> ESTRATTO
Discorso al Senato della Repubblica
 
Roma 15 giugno 1965
 
Signor Presidente,
 
onorevoli colleghi, noi prendiamo atto della risposta dell'onorevole Ministro, anche se avremmo desiderato una risposta più ferma, che deplorasse, non soltanto implicitamente, ma esplicitamente la vergognosa campagna scandalistica sollevata nel Paese.
 
Non ha, infatti, importanza soltanto quello che si dice qui, ma ha anche importanza quello che si scrive sui giornali, ciò che è stato scritto in questi giorni; affermazioni che, d'altra parte, sono state ripetute anche qui da coloro che avrebbero dovuto sentire un solo ed elementare dovere di dignità politica e morale: quello di tacere.
 
Infatti se vi è qualcosa di repellente in questa discussione è il fatto che ad erigersi a giudici della più alta autorità dello Stato e degli organi cui compete il potere di concedere grazie e commutare pene, nel caso specifico in discussione, siano proprio coloro che non hanno mai rotto col fascismo e che hanno beneficiato della generosità della Resistenza, non tralasciando poi occasione alcuna per denigrarla e vilipenderla.
 
Ancora in questi giorni, del fascismo sono stati celebrati i fasti con i lugubri riti di funerea e tragica memoria. Con il loro stesso atteggiamento, con le parole e con gli atti, costoro si presentano e ,si qualificano come gli eredi, i difensori, e pertanto complici, di quell'infame governo della repubblica di Salò e delle famigerate bande di torturatori e criminali che agivano in suo nome.
 
Se c'era qualcuno che avrebbe dovuto sentire l'elementare dovere di tacere, sono proprio coloro che ormai da venti anni, fin dal 1946, hanno beneficiato della generosità e della grazia degli uomini che furono alla testa della Resistenza e che vollero questa Repubblica e la sua Costituzione democratica.

> COMPITO SCRITTO
Per favore, ripeti parola per parola il passo del discorso al Senato che si apre con le parole contenenti "Ancora in questi" e si chiude con "in suo nome.". I dati non sono necessari per questo lavoro.

> ELENCO DEI DATI
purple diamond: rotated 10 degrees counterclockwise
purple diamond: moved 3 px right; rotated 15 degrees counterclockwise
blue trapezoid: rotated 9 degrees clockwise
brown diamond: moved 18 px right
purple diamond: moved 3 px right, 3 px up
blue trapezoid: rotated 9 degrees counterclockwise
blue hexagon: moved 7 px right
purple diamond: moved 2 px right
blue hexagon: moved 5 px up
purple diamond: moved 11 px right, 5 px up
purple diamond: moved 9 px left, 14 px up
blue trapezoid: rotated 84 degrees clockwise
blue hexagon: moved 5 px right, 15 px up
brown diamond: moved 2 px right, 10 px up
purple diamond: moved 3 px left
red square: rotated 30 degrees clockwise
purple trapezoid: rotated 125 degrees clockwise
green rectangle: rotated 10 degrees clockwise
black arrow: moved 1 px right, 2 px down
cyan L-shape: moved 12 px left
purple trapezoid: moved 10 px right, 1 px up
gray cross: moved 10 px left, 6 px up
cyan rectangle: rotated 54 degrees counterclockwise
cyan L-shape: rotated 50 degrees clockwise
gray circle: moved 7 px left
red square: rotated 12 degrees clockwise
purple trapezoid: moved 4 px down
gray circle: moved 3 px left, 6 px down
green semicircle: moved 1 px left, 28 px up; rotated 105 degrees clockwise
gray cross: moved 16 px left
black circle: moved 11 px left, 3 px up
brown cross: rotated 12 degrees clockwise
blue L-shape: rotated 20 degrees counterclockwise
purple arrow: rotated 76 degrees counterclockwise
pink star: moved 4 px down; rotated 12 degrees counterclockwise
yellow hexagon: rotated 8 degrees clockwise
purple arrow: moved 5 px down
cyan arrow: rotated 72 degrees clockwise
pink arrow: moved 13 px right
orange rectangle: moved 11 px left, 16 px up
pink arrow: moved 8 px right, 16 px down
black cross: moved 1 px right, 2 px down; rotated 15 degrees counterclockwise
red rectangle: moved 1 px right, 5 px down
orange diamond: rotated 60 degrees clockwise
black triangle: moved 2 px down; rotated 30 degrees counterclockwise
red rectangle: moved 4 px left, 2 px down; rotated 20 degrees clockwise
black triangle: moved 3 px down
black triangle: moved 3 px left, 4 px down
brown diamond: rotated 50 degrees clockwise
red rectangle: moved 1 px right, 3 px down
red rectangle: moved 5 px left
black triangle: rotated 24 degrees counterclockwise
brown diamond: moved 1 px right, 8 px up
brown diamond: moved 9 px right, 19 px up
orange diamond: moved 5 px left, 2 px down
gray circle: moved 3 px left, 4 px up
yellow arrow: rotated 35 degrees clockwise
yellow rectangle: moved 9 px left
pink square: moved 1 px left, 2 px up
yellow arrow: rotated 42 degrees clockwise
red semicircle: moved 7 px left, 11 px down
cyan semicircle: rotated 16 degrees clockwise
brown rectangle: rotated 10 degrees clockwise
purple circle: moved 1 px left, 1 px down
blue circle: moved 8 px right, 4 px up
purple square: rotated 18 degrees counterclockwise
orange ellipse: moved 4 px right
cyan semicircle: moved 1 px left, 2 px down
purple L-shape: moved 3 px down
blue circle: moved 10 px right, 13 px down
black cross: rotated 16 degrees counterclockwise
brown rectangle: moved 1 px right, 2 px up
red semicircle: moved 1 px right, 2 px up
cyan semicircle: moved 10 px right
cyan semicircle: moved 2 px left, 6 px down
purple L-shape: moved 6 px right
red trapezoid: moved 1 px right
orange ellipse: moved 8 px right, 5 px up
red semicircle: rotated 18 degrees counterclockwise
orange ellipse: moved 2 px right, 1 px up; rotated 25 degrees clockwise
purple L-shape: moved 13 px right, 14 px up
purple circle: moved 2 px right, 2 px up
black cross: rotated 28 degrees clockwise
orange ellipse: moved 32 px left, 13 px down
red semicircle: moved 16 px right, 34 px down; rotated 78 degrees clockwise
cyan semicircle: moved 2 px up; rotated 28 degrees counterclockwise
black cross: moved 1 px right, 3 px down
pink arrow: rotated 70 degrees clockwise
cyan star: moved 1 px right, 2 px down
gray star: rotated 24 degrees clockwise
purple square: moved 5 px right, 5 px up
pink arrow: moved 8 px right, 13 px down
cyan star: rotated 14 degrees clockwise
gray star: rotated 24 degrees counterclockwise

> RISPOSTA
Ancora in questi giorni, del fascismo sono stati celebrati i fasti con i lugubri riti di funerea e tragica memoria. Con il loro stesso atteggiamento, con le parole e con gli atti, costoro si presentano e ,si qualificano come gli eredi, i difensori, e pertanto complici, di quell'infame governo della repubblica di Salò e delle famigerate bande di torturatori e criminali che agivano in suo nome.